Taken together, Zias and Sekeles offered a different theory on the manner of crucifixion, suggesting that each foot might have been nailed separately to the side of the upright beam. Their theory also fit with an ancient graffito found in Puteoli, Italy, depicting a crucified individual, with a woman’s name, Alkimila, above a shoulder.

The most recent discovery in Britain further illuminates understanding of the practice. The remains there, labeled Skeleton 4926, had been buried face up, hands crossed in front, in a cemetery of a roadside settlement in a onetime Roman province that is now Fenstanton, Cambridgeshire. A dozen nails lay around it. A 13th was discovered in the heel bone in the laboratory.

The skeleton, which was mostly complete, dated to about A.D. 130 to 360. Its spine and ribs had been crushed, and the arms and legs also appeared to show signs of damage from binding or shackles, Duhig and Ingham said.
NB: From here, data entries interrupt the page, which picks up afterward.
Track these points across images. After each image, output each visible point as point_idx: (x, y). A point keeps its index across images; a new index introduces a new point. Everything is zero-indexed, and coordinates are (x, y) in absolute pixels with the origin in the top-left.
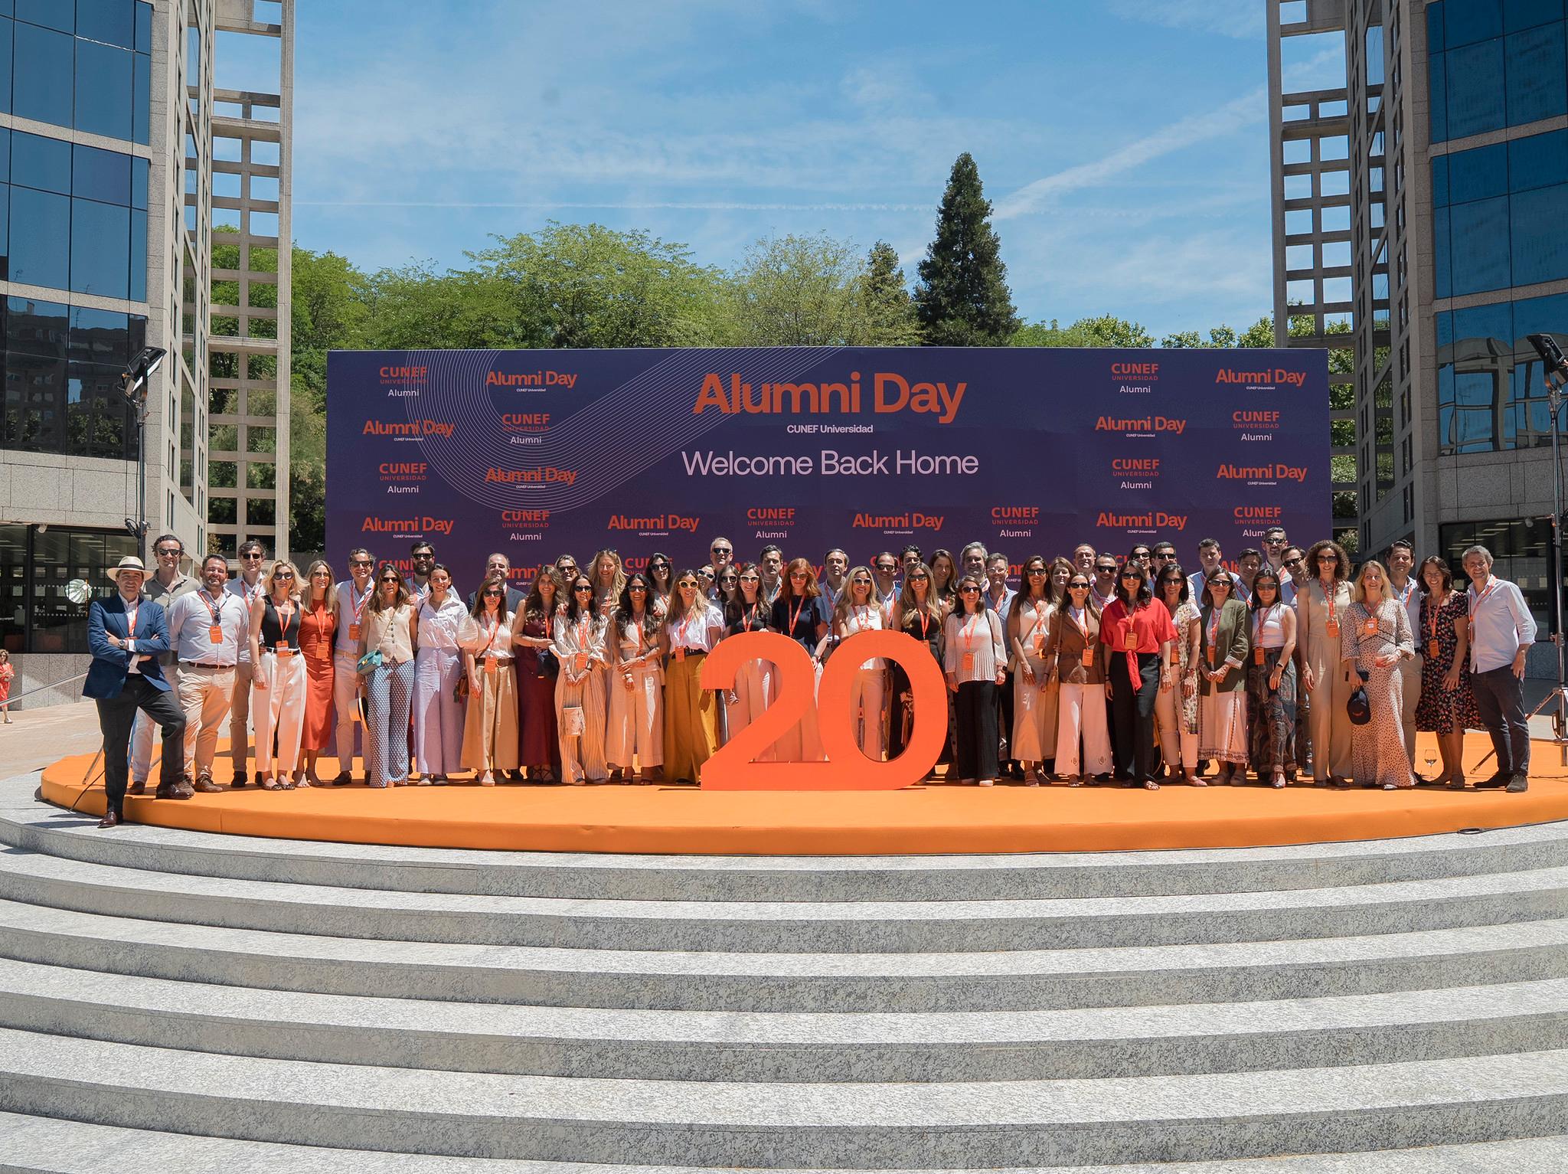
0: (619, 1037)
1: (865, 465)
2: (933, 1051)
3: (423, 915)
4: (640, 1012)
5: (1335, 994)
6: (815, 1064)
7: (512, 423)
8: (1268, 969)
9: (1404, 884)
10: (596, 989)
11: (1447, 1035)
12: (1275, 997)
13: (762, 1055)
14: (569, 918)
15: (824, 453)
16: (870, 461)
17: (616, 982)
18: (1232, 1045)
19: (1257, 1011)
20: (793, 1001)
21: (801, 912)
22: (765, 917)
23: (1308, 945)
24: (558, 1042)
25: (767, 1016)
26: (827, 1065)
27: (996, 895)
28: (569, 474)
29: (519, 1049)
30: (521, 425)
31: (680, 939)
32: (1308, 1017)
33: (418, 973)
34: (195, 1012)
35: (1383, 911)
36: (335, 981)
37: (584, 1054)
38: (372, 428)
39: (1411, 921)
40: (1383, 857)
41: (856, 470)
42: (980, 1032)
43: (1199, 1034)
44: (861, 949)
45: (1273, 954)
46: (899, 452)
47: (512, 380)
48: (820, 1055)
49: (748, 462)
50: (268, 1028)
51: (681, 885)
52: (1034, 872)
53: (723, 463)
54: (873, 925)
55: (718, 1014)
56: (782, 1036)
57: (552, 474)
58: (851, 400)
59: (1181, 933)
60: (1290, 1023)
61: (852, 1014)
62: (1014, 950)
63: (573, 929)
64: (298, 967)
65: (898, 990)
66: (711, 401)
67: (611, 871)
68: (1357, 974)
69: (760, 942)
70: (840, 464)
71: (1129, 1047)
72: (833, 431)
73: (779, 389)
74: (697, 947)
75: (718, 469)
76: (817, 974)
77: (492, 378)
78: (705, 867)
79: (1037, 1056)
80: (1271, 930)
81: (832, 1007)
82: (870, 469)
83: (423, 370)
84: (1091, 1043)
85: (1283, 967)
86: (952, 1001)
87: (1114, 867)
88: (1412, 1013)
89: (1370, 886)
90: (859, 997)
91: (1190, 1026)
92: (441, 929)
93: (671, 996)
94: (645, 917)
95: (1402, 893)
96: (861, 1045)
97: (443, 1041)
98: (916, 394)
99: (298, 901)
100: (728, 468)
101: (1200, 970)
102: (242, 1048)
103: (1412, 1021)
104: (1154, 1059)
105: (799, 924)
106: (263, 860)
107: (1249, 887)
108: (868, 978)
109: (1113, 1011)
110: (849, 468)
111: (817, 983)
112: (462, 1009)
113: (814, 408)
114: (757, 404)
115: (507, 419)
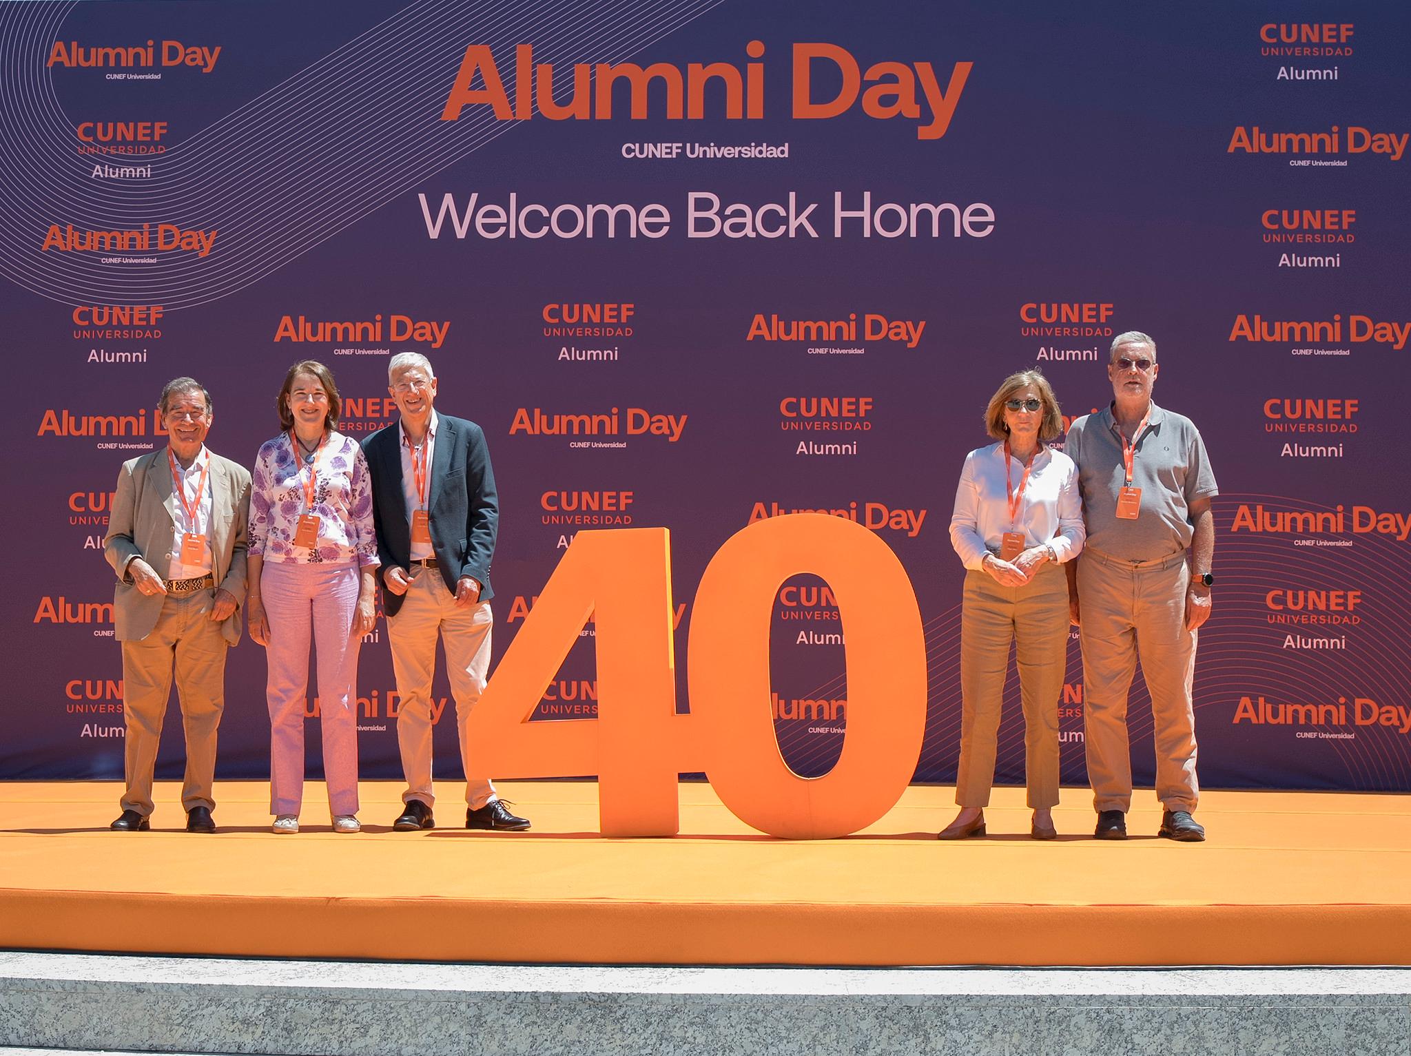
1: (772, 221)
7: (96, 140)
15: (692, 196)
16: (782, 213)
28: (203, 237)
30: (113, 142)
41: (754, 229)
46: (838, 195)
47: (97, 57)
49: (546, 213)
52: (941, 1005)
53: (496, 215)
57: (169, 237)
58: (746, 97)
66: (477, 98)
70: (724, 218)
72: (710, 155)
73: (607, 75)
75: (487, 227)
77: (59, 54)
82: (782, 229)
87: (1120, 998)
98: (873, 84)
100: (507, 225)
110: (741, 227)
113: (674, 111)
114: (564, 102)
115: (87, 132)
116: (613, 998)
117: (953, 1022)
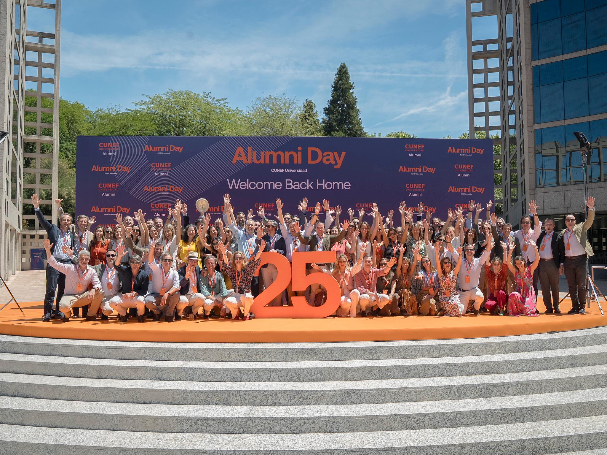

The British archaeologists said the nail had been driven into the outside of the right heel bone, where there was also an impression from a hammer or other driving device having missed its mark - a sign of the almost casual manner in which suffering could be inflicted.

Cook, whose father was a Presbyterian minister, said the details and reality of crucifixion bring him up sharp as he reflects on Jesus’ death this time of year.

“I think a lot about the nature of human suffering and what the state can inflict on a human being. And the pain of crucifixion is, I suppose, some of the most profound the human being can experience,” he said. “And, frankly, it’s just too much at times.”

And then there is the strange mystery of the cross itself - as ghastly of a punishment ever invented, now enshrined as the emblem of a spiritual renewal.

“It’s one of the ironies of history,” Cook said.